SALUTE. Rischio clinico, al via corso on line per medici e infermieri

Come gestire la sicurezza delle cure e la casistica del rischio clinico? Per garantire uniformità di trattamento sul territorio nazionale, il Ministero della Salute, in collaborazione con la Federazione nazionale ordine medici chirurghi ed odontoiatri (Fnomceo) e la Federazione nazionale collegi infermieri (Ipasvi), ha organizzato un corso a distanza sull’argomento. Destinatari dell’iniziativa sono medici e infermieri e tutti gli operatori della sanità. Il corso, primo del suo genere su vasta scala, è completamente gratuito ed interesserà circa 800mila professionisti.

Il progetto è stato presentato ieri presso il Ministero della Salute in un seminario sulla "Formazione per la sicurezza dei pazienti e la gestione del rischio clinico". "Obiettivo principale dell’iniziativa – ha sottolineato il Ministro della Salute Livia Turco – è quello di assicurare un livello omogeneo di competenze in tutto il territorio nazionale sulla sicurezza delle cure e la gestione del rischio clinico a tutti gli operatori sanitari, ospedale e territorio, indipendentemente dal ruolo e dall’ambito professionale, e rappresenta uno dei tasselli della strategia del Ministero della Salute, in sinergia con gli ordini professionali, di promozione della cultura della qualità e della sicurezza. Offre inoltre a Regioni, Province Autonome ed Aziende, impegnate nello sviluppo di programmi ulteriori di formazione, un valido strumento di lavoro".

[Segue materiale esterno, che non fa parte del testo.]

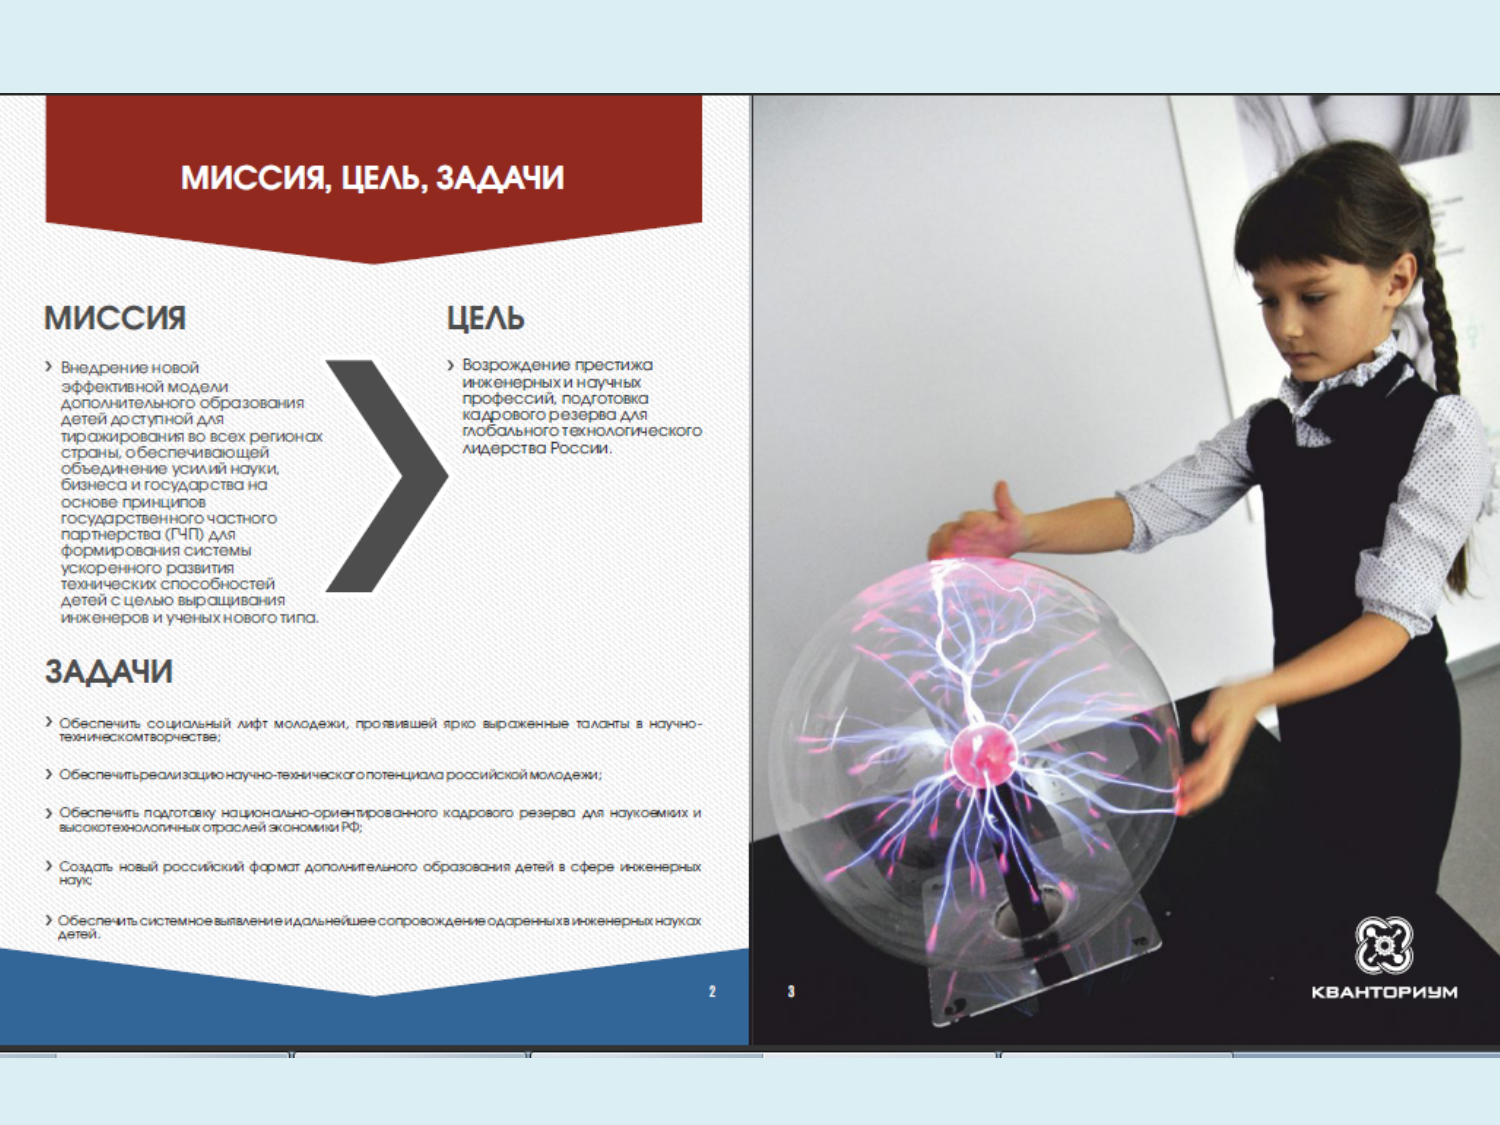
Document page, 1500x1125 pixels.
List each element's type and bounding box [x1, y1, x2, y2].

picture [0, 93, 1500, 1058]
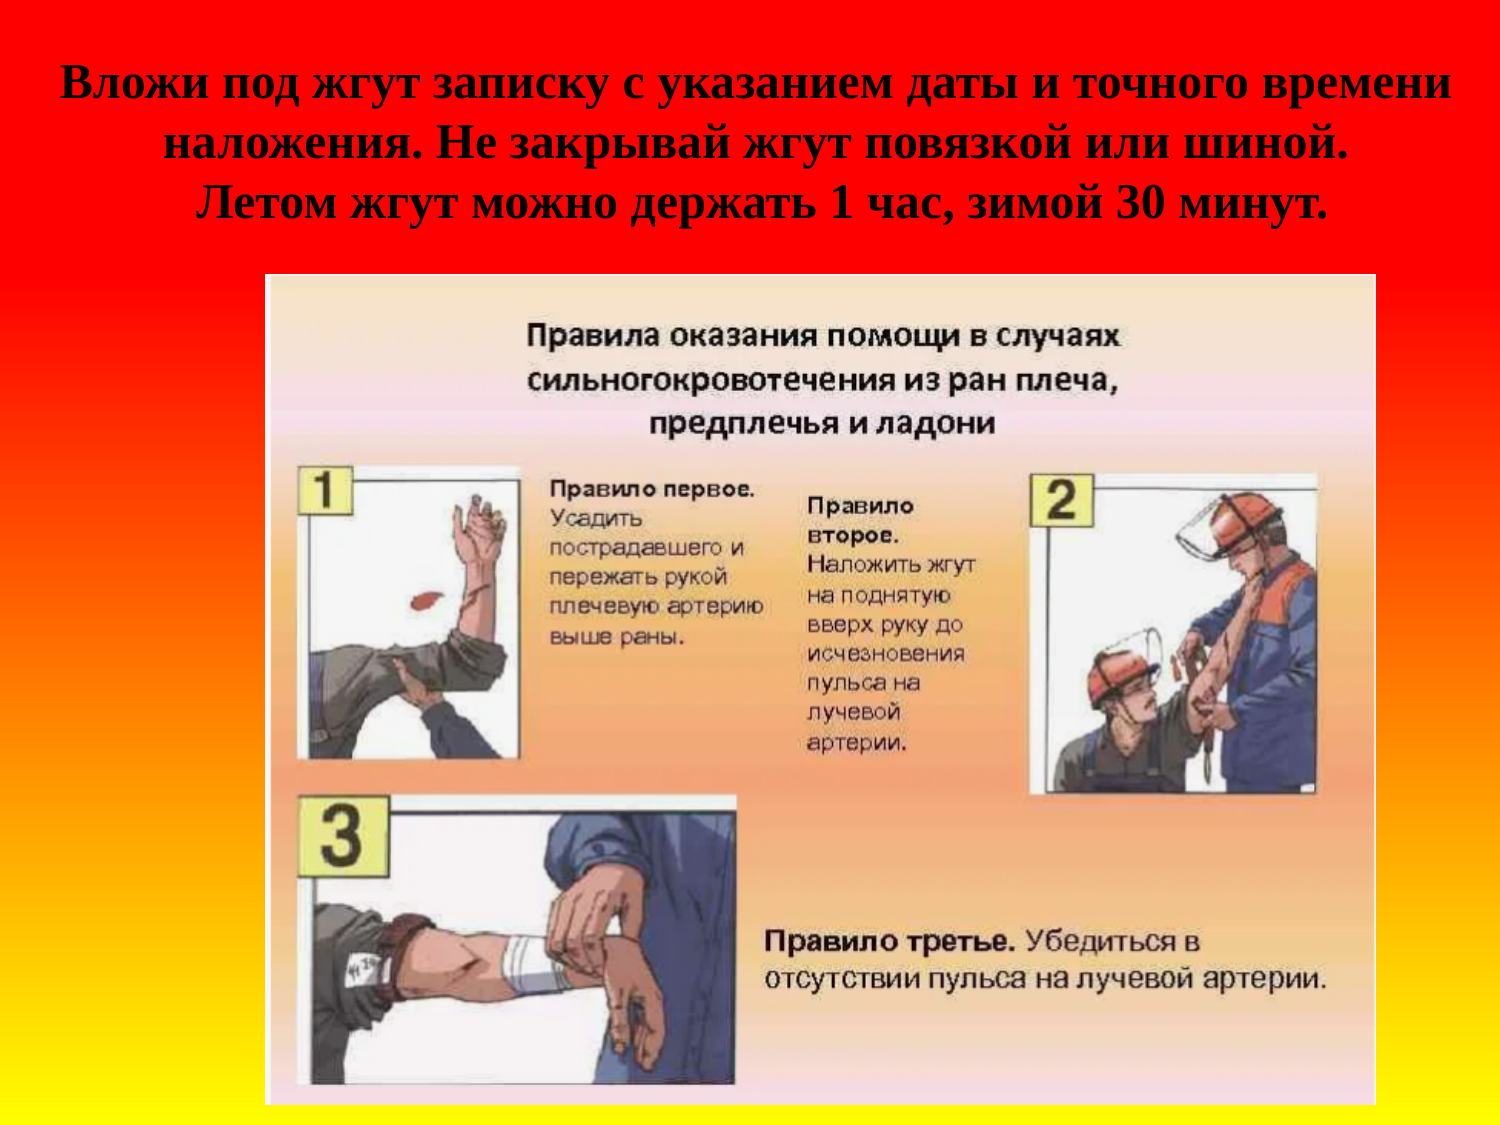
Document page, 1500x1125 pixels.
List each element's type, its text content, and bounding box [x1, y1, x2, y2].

picture [265, 274, 1377, 1105]
title Вложи под жгут записку с указанием даты и точного времени наложения. Не закрывай жгут повязкой или шиной. Летом жгут можно держать 1 час, зимой 30 минут. [29, 45, 1483, 233]
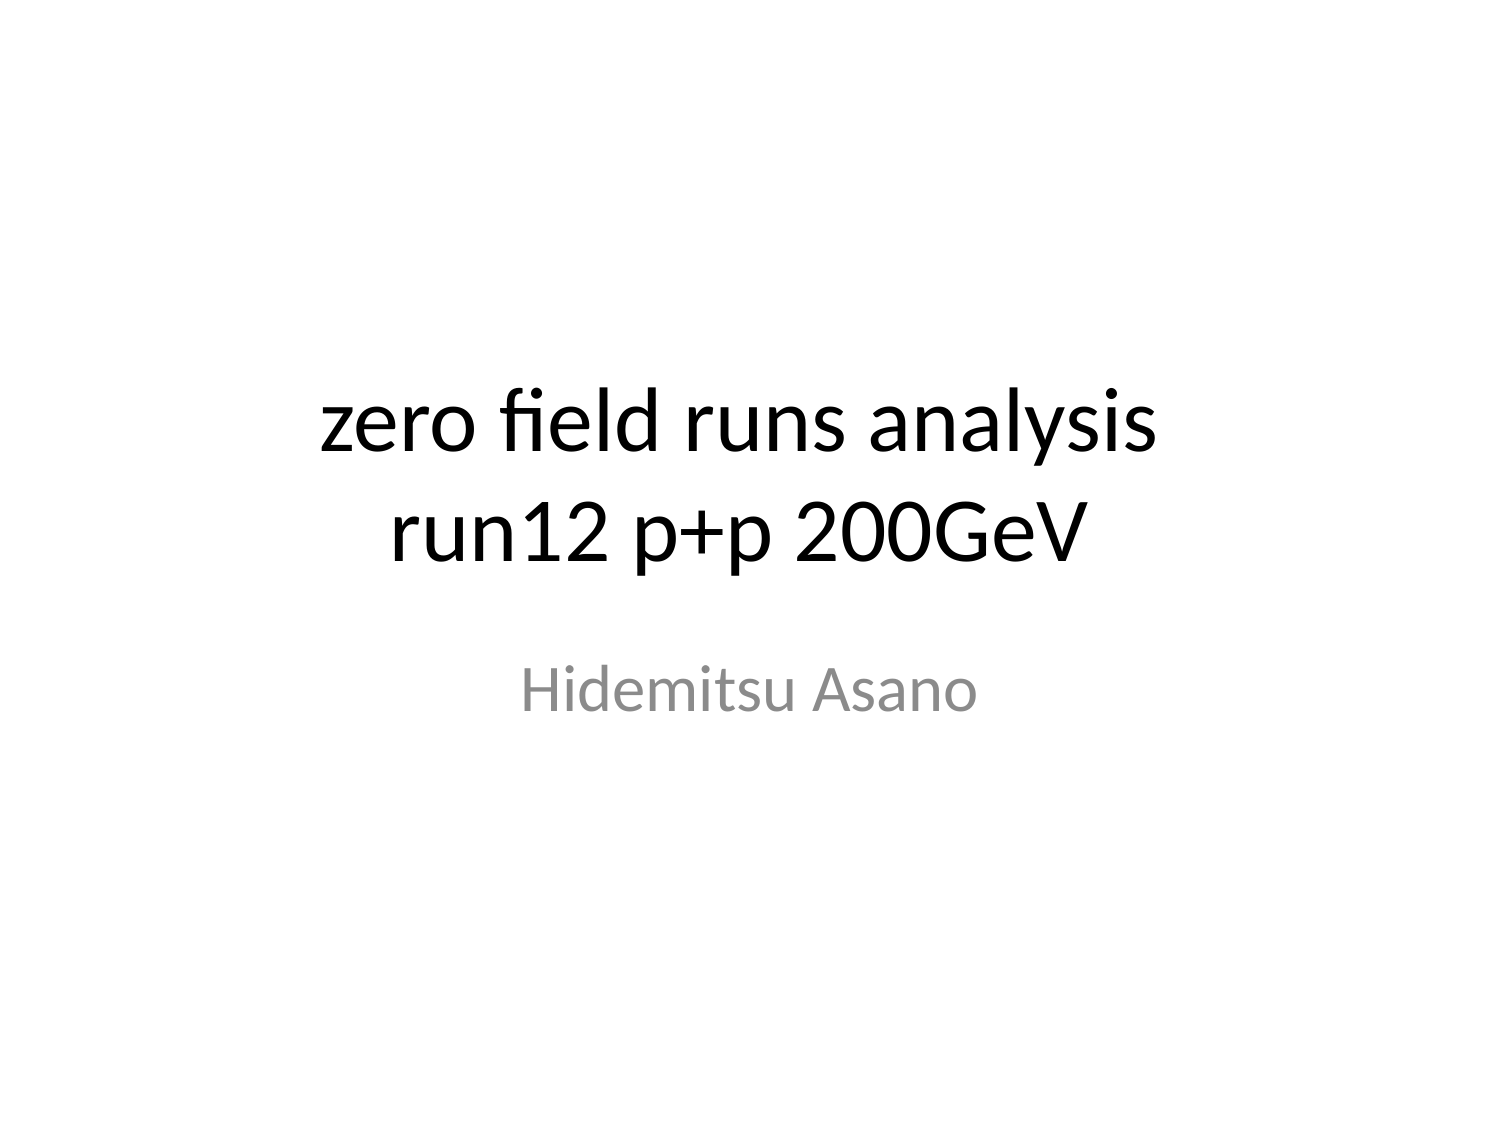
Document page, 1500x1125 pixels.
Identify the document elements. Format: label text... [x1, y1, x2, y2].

subtitle Hidemitsu Asano [225, 637, 1275, 925]
title zero field runs analysis run12 p+p 200GeV [112, 349, 1388, 591]
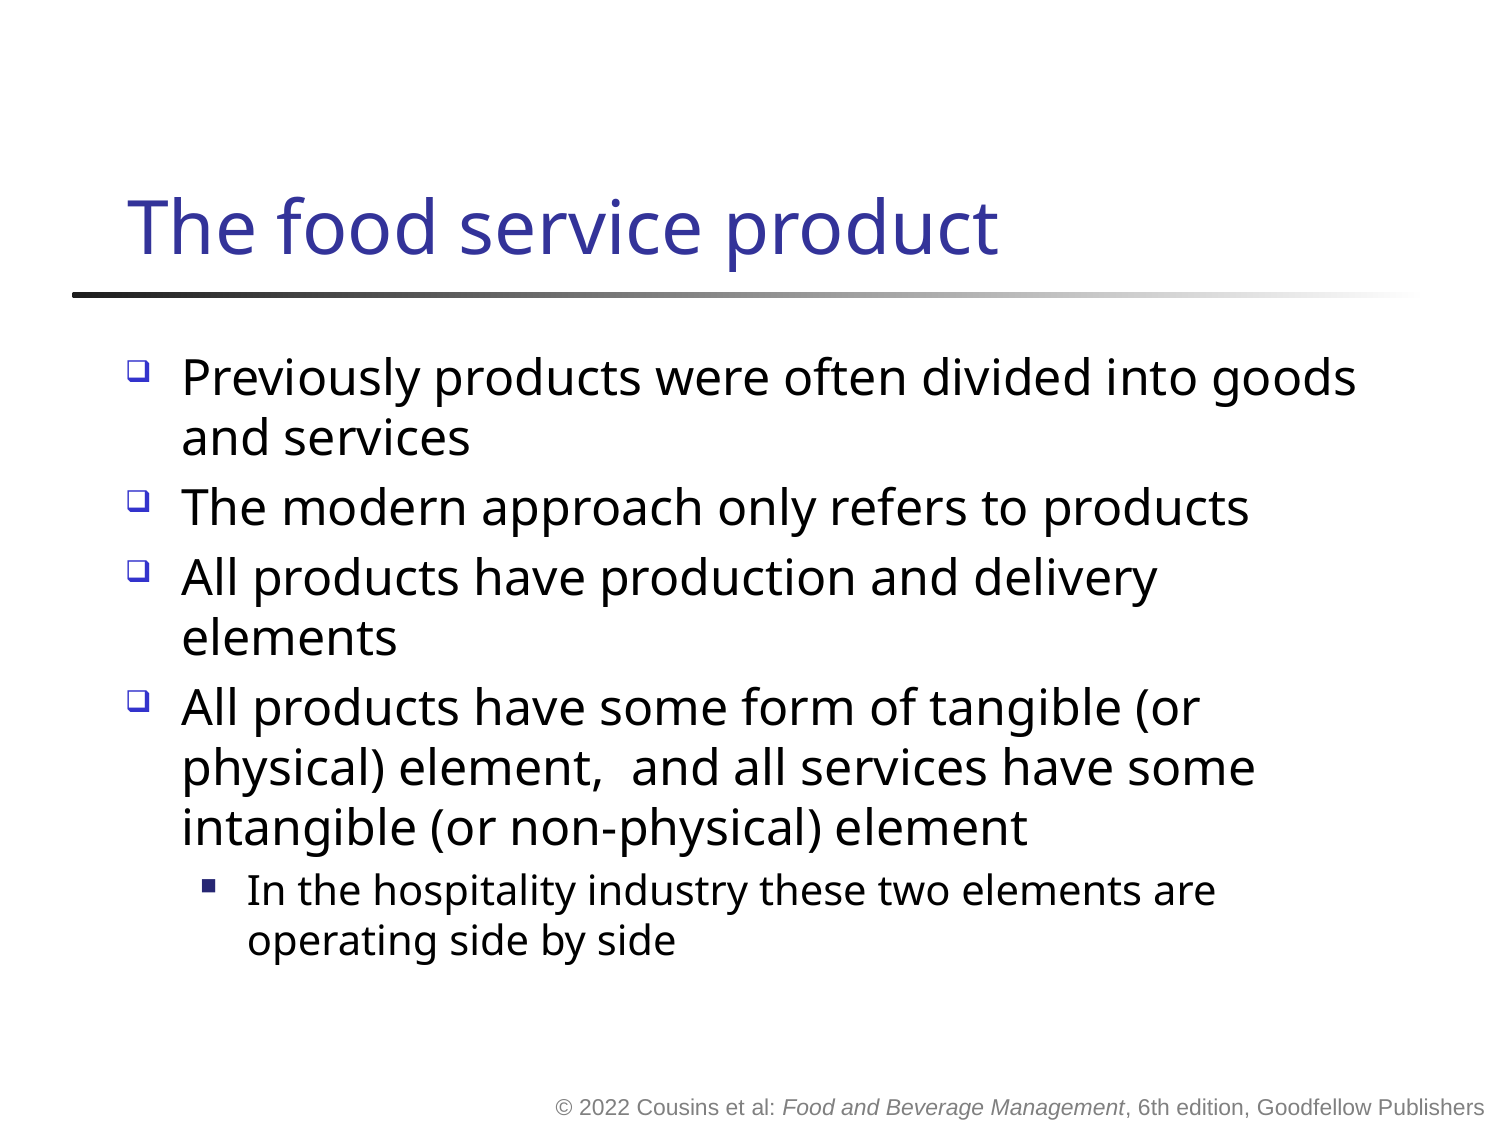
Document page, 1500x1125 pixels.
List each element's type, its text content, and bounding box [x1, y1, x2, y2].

title The food service product [112, 90, 1391, 278]
list Previously products were often divided into goods and services The modern approach only refers to products All products have production and delivery elements All products have some form of tangible (or physical) element, and all services have some intangible (or non-physical) element In the hospitality industry these two elements are operating side by side [109, 338, 1385, 1014]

Obiettivi del percorso formativo:

  • Riconoscere le motivazioni, anche etiche, per l’impegno nei confronti della prevenzione e della gestione del rischio clinico nella pratica professionale quotidiana
  • Applicare una metodologia appropriata nella propria pratica professionale per identificare i rischi clinici; riconoscere e segnalare gli eventi avversi; analizzare le cause delle insufficienze attive e di quelle latenti; scegliere ed applicare interventi per la prevenzione dei rischi e per la gestione degli eventi avversi e delle relative conseguenze Riconoscere il valore e le potenzialità della documentazione clinica e gestionale per la prevenzione del rischio clinico e l’analisi degli eventi ad esso correlati
  • Compilare in forma corretta la documentazione e collaborare alla sua adeguata gestione ed archiviazione
  • Identificare le funzioni connesse al rischio per le diverse figure professionali e le relative responsabilità
  • Istruire i pazienti, i familiari, i volontari e gli operatori per la identificazione dei rischi, laprevenzione, la protezione dagli stessi, nonché la gestione dei danni e delle relative conseguenze
  • Comunicare ai pazienti ed ai familiari eventuali eventi avversi, utilizzando metodi e strumenti efficaci
  • Identificare le implicazioni in termini di rischio clinico delle tecnologie sanitarie
  • Riconoscere le implicazioni organizzative ed economiche del rischio clinico

Il corso, che assicura 20 crediti del programma di Educazione continua in medicina (Ecm), è supportato da un manuale scaricabile on line anche dal sito del Ministero. Le lezioni saranno fruibili entro l’estate dai siti web della Fnomceo ed Ipasvi, dove sarà possibile reperire tutte le informazioni circa le modalità per la partecipazione gratuita e i metodi di apprendimento.